El médico de los corderos: de la memoria colectiva a la palabra escrita
Contra la pulmonía, agua de hinojo, estrella de mar y palometilla blanca; y para las heridas, untarse la hoja del mimo con aceite. Son algunas recetas de Agustín Afonso, el llamado médico de los corderos, cuya vida rescata Jesús Giráldez de la tradición oral a la palabra escrita.
Jesús Giráldez, escritor y profesor de Educación Secundaria, oyó hablar por primera vez del médico de los corderos hace cuatro años y decidió investigar su vida y recetas que ahora recoge en un libro. «Me apresuré porque la historia se perdía en Fuerteventura, como otras tantas». Muerto en 1946, Agustín Afonso Ferrer solo vivía en la memoria de los más mayores, sin una palabra escrita sobre, si no el único médico de Fuerteventura en los albores del siglo XX, sí desde el luego el más popular por cercano, humilde, barato y terapias más asequibles.
Médico, yerbero, sanador, curandero.

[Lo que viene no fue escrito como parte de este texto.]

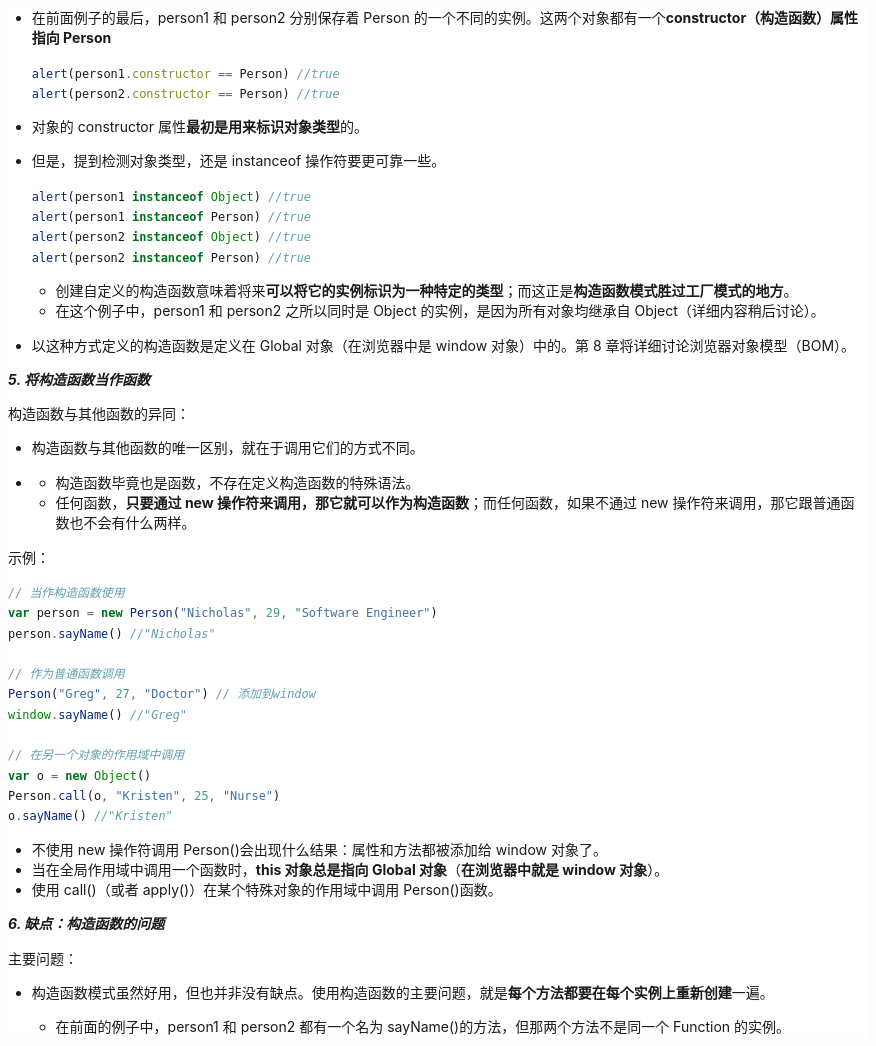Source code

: - 在前面例子的最后，person1 和 person2 分别保存着 Person 的一个不同的实例。这两个对象都有一个**constructor（构造函数）属性指向 Person**

  ```js
  alert(person1.constructor == Person) //true
  alert(person2.constructor == Person) //true
  ```

- 对象的 constructor 属性**最初是用来标识对象类型**的。

- 但是，提到检测对象类型，还是 instanceof 操作符要更可靠一些。

  ```js
  alert(person1 instanceof Object) //true
  alert(person1 instanceof Person) //true
  alert(person2 instanceof Object) //true
  alert(person2 instanceof Person) //true
  ```

  - 创建自定义的构造函数意味着将来**可以将它的实例标识为一种特定的类型**；而这正是**构造函数模式胜过工厂模式的地方**。
  - 在这个例子中，person1 和 person2 之所以同时是 Object 的实例，是因为所有对象均继承自 Object（详细内容稍后讨论）。

- 以这种方式定义的构造函数是定义在 Global 对象（在浏览器中是 window 对象）中的。第 8 章将详细讨论浏览器对象模型（BOM）。

**_5. 将构造函数当作函数_**

构造函数与其他函数的异同：

- 构造函数与其他函数的唯一区别，就在于调用它们的方式不同。

- - 构造函数毕竟也是函数，不存在定义构造函数的特殊语法。
  - 任何函数，**只要通过 new 操作符来调用，那它就可以作为构造函数**；而任何函数，如果不通过 new 操作符来调用，那它跟普通函数也不会有什么两样。

示例：

```js
// 当作构造函数使用
var person = new Person("Nicholas", 29, "Software Engineer")
person.sayName() //"Nicholas"

// 作为普通函数调用
Person("Greg", 27, "Doctor") // 添加到window
window.sayName() //"Greg"

// 在另一个对象的作用域中调用
var o = new Object()
Person.call(o, "Kristen", 25, "Nurse")
o.sayName() //"Kristen"
```

- 不使用 new 操作符调用 Person()会出现什么结果：属性和方法都被添加给 window 对象了。
- 当在全局作用域中调用一个函数时，**this 对象总是指向 Global 对象**（**在浏览器中就是 window 对象**）。
- 使用 call()（或者 apply()）在某个特殊对象的作用域中调用 Person()函数。

**_6. 缺点：构造函数的问题_**

主要问题：

- 构造函数模式虽然好用，但也并非没有缺点。使用构造函数的主要问题，就是**每个方法都要在每个实例上重新创建**一遍。

  - 在前面的例子中，person1 和 person2 都有一个名为 sayName()的方法，但那两个方法不是同一个 Function 的实例。
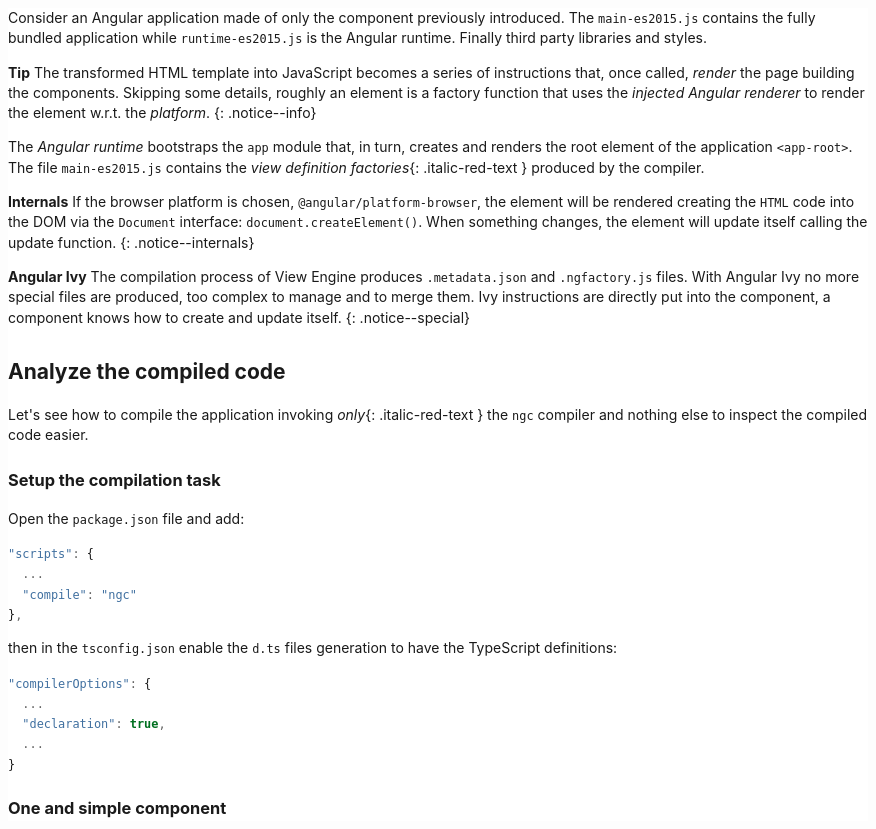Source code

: Consider an Angular application made of only the component previously introduced. The `main-es2015.js` contains the fully bundled application while `runtime-es2015.js` is the Angular runtime. Finally third party libraries and styles.

__Tip__
The transformed HTML template into JavaScript becomes a series of instructions that, once called, *render* the page building the components.
Skipping some details, roughly an element is a factory function that uses the *injected Angular renderer* to render the element w.r.t. the *platform*.
{: .notice--info}

The *Angular runtime* bootstraps the `app` module that, in turn, creates and renders the root element of the application `<app-root>`. The file `main-es2015.js` contains the *view definition factories*{: .italic-red-text } produced by the compiler.

**Internals**
 If the browser platform is chosen, `@angular/platform-browser`, the element will be rendered creating the `HTML` code into the DOM via the `Document` interface: `document.createElement()`. When something changes, the element will update itself calling the update function.
{: .notice--internals}

**Angular Ivy**
The compilation process of View Engine produces `.metadata.json` and `.ngfactory.js` files. With Angular Ivy no more special files are produced, too complex to manage and to merge them. Ivy instructions are directly put into the component, a component knows how to create and update itself.
{: .notice--special}

## Analyze the compiled code

Let's see how to compile the application invoking *only*{: .italic-red-text } the `ngc` compiler and nothing else to inspect the compiled code easier.

### Setup the compilation task

Open the `package.json` file and add:

```javascript
"scripts": {
  ...
  "compile": "ngc"
},
```

then in the `tsconfig.json` enable the `d.ts` files generation to have the TypeScript definitions:

```javascript
"compilerOptions": {
  ...
  "declaration": true,
  ...
}
```

### One and simple component
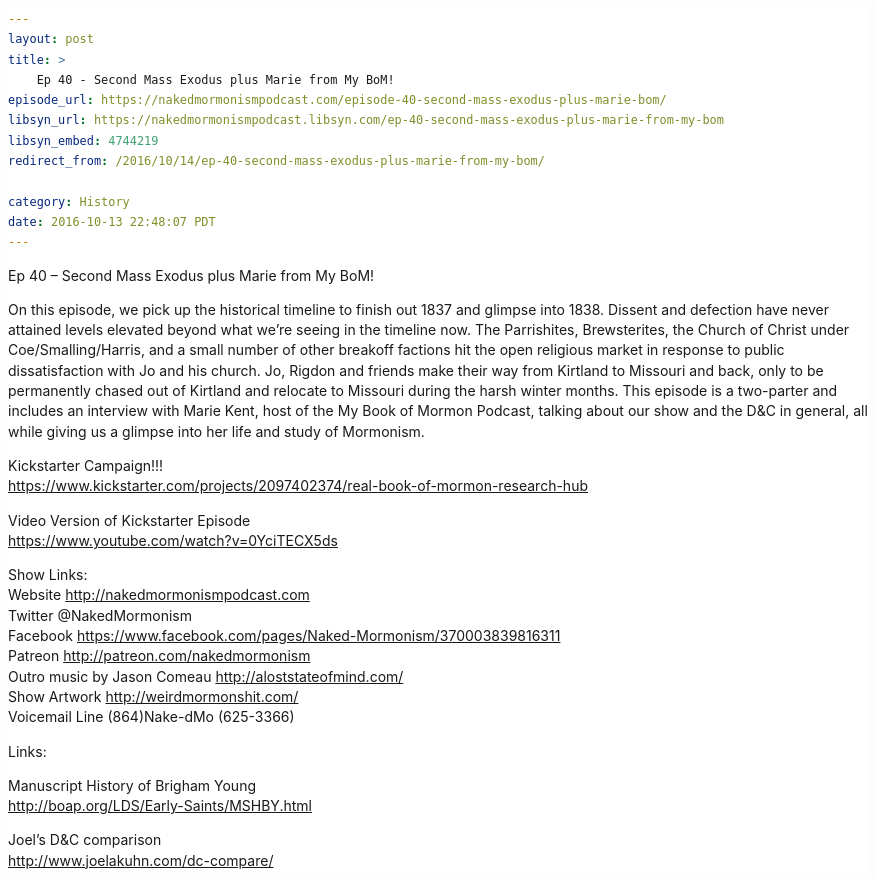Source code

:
 ```yaml
---
layout: post
title: >
    Ep 40 - Second Mass Exodus plus Marie from My BoM!
episode_url: https://nakedmormonismpodcast.com/episode-40-second-mass-exodus-plus-marie-bom/
libsyn_url: https://nakedmormonismpodcast.libsyn.com/ep-40-second-mass-exodus-plus-marie-from-my-bom
libsyn_embed: 4744219
redirect_from: /2016/10/14/ep-40-second-mass-exodus-plus-marie-from-my-bom/

category: History
date: 2016-10-13 22:48:07 PDT
---
```


Ep 40 – Second Mass Exodus plus Marie from My BoM\!

On this episode, we pick up the historical timeline to finish out 1837
and glimpse into 1838. Dissent and defection have never attained levels
elevated beyond what we’re seeing in the timeline now. The Parrishites,
Brewsterites, the Church of Christ under Coe/Smalling/Harris, and a
small number of other breakoff factions hit the open religious market in
response to public dissatisfaction with Jo and his church. Jo, Rigdon
and friends make their way from Kirtland to Missouri and back, only to
be permanently chased out of Kirtland and relocate to Missouri during
the harsh winter months. This episode is a two-parter and includes an
interview with Marie Kent, host of the My Book of Mormon Podcast,
talking about our show and the D\&C in general, all while giving us a
glimpse into her life and study of Mormonism.

Kickstarter Campaign\!\!\!  
<https://www.kickstarter.com/projects/2097402374/real-book-of-mormon-research-hub>  
  
Video Version of Kickstarter Episode  
<https://www.youtube.com/watch?v=0YciTECX5ds>

Show Links:  
Website http://nakedmormonismpodcast.com  
Twitter @NakedMormonism  
Facebook
https://www.facebook.com/pages/Naked-Mormonism/370003839816311  
Patreon http://patreon.com/nakedmormonism  
Outro music by Jason Comeau http://aloststateofmind.com/  
Show Artwork http://weirdmormonshit.com/  
Voicemail Line (864)Nake-dMo (625-3366)

Links:

Manuscript History of Brigham Young  
<http://boap.org/LDS/Early-Saints/MSHBY.html>

Joel’s D\&C comparison  
<http://www.joelakuhn.com/dc-compare/>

Don Agustín resiste mal cualquier catalogación que no sea la que le dieron sus pacientes de la Maxorata rural y paupérrima de comienzos del siglo XX: el médico de los corderos. El apodo le viene de que llegó de Tenerife, en un año sin determinar, como tratante de ganado.
Así lo recoge Giráldez Macía (Las Palmas de Gran Canaria, 1964) en El médico de los corderos. Una historia oral de Fuerteventura, que acaba de publicar Libreando Ediciones, en colaboración con Baladre y Zambra. Porque el autor se dio prisa en rescatar la historia oral a través de los testimonios de 57 mayores y de las tres nietas de don Agustín, Victoria, Carmen y Ana.
Nadie sabe cómo pasó de tratante de ganado a médico de los corderos, pero lo cierto es que atendió las enfermedades de media Fuerteventura con sus yerbas, cataplasmas, sangrías y otros tratamientos entonces revolucionarios. Lo resumen con certeza los entrevistados: «yo no sé si era médico, pero me curó»; y «era médico, lo que no hacía era recetas», para corroborarlo Jesús Giráldez: «don Agustín era médico.... pero de yerbas».
El médico de los corderos coincidió al menos con dos facultativos titulados: Santiago Cullen Ibáñez y Gerardo Bustos, pero no llegaban a las zonas rurales de la Isla, ni a los bolsillos más humildes. La competencia fue tal que uno de ellos, Cullen, lo denunció en 1920 ante el Juzgado de Instrucción de Puerto de Cabras por intrusismo, curanderismo y usurpación de cargos. Según uno de los testimonios, ante el juez, don Agustín dijo «caldito y lechita. Yo no he mandado medicamentos. Caldito y lechita».
De Jandía a Corralejo, el médico de los corderos continúo antes y después de la demanda atendiendo a quien le requería. Incluso lo vinieron a buscar de Lanzarote. Lo iban a buscar a su casa de El Escorial, la finca que le cedió el Ayuntamiento en el mancomún de Betancuria, a cuatro kilómetros de Ajuy. De allí partía, en burro a veces, caminando las más. «A él lo iban a buscar muchas veces, sea al oscurecer, sea a la madrugada, sea la hora que fuera que se enfermara una persona».
Cansado de recorrer la Isla, murió el 24 de agosto de 1946 a los 85 años. Durante tres días permaneció sin enterrar, hasta que lo subieron a un camello para enterrarlo, dicen, fuera del cementerio de Betancuria.
«Mézclese». El médico de los corderos no extendía recetas, aunque sí sabía escribir e incluso tenía una libreta roja de tratamientos hoy perdida. Tampoco sus enfermos sabían leer. Todos los testimonios orales recuerdan su «mézclese» todo tipo de hierbas que crecen en la Isla.
Otras terapias. Aparte de infusiones, don Agustín prescribía cataplasmas, sangrías, sábanas y paños fríos contra la piel, baños de sol (por la vitamina D contra el raquitismo), aire fresco (para la tos ferina) e incluso caminar descalzo por la arena para activar el flujo sanguíneo.
De botica. También recetaba productos de las boticas como la piedra lumbre y aceite de castor. Pero lo más, eran hierbas.